Consigna dada: Transcriba sin alteración alguna el fragmento proporcionado desde "A excepción del" hasta "una de verdad.".

Fragmento proporcionado:
A excepción del Cheesecake de fresa del Don Juan, no consumo postre alguno. Sin embargo, ayer, mientras Yesenia, Carmen y su hija almorzaban en el Queirolo, pensé en qué momento me convertí en un consumidor de alimentos salados. La retrospectiva me llevó a mi infancia, a las preferencias de niño caprichoso que me llevaba a estar en contra de la preferencia gustativa de la mayoría de los niños de mi edad. Lo mismo en la adolescencia y en lo que va de mi vida.
Quizá el gusto por determinados dulces y postres provenga de los rostros veraces y satisfechos de los que me sugieren darles una oportunidad. Pues bien, me bastó la recomendación de Yesenia para ir al Queirolo y pedirme un postre que he probado cientos de veces, casi siempre por cumplir, pero que ahora sí estaba dispuesto a darle una oportunidad, pero una de verdad.
En el trayecto al Queirolo recibo la llamada de un pata, que me pregunta por ciertas poses de algunos escritores peruanos, jóvenes y no tan jóvenes, que sin haber llegado a la base cuatro pontifican de asuntos literarios. Al respecto tengo una opinión, pero trato de no malograr mi ánimo si estoy en los caminos del placer, porque comer me significa un acto plácido, al que le tengo mucho respeto. No voy a arruinar ese momento plácido hablando de esas poses que a mí me tienen sin cuidado, poses que bien sirven para el aplauso de la platea pero cuya obra, que es lo que me interesa, o que debería interesarme, envejece prematuramente.

Datos recopilados:

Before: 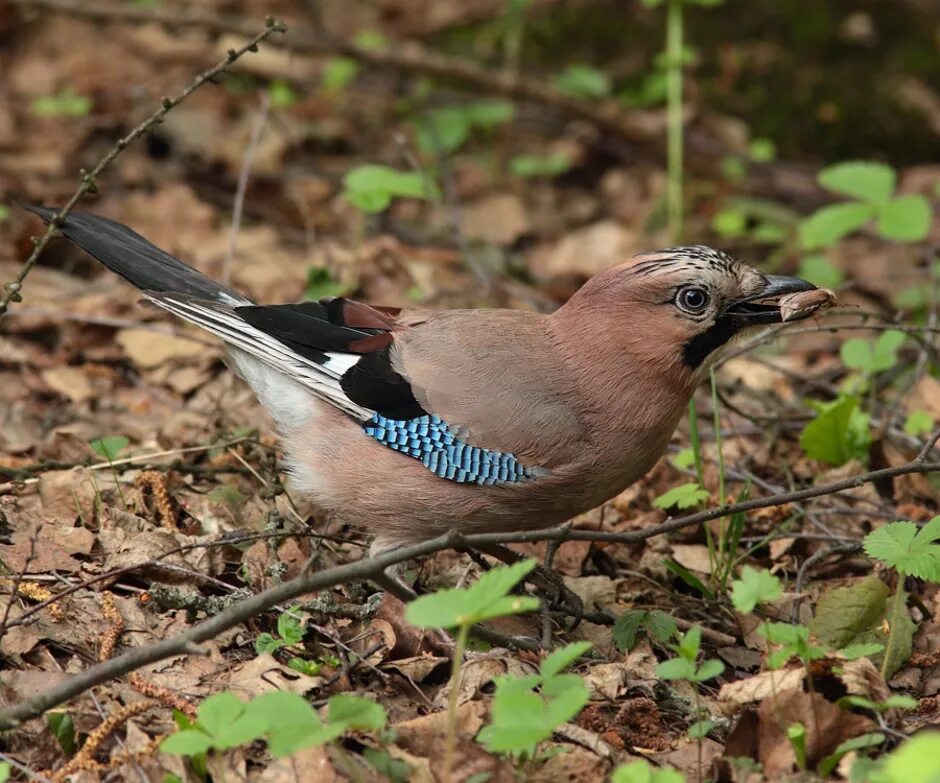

Resultado del ejercicio:
A excepción del Cheesecake de fresa del Don Juan, no consumo postre alguno. Sin embargo, ayer, mientras Yesenia, Carmen y su hija almorzaban en el Queirolo, pensé en qué momento me convertí en un consumidor de alimentos salados. La retrospectiva me llevó a mi infancia, a las preferencias de niño caprichoso que me llevaba a estar en contra de la preferencia gustativa de la mayoría de los niños de mi edad. Lo mismo en la adolescencia y en lo que va de mi vida.
Quizá el gusto por determinados dulces y postres provenga de los rostros veraces y satisfechos de los que me sugieren darles una oportunidad. Pues bien, me bastó la recomendación de Yesenia para ir al Queirolo y pedirme un postre que he probado cientos de veces, casi siempre por cumplir, pero que ahora sí estaba dispuesto a darle una oportunidad, pero una de verdad.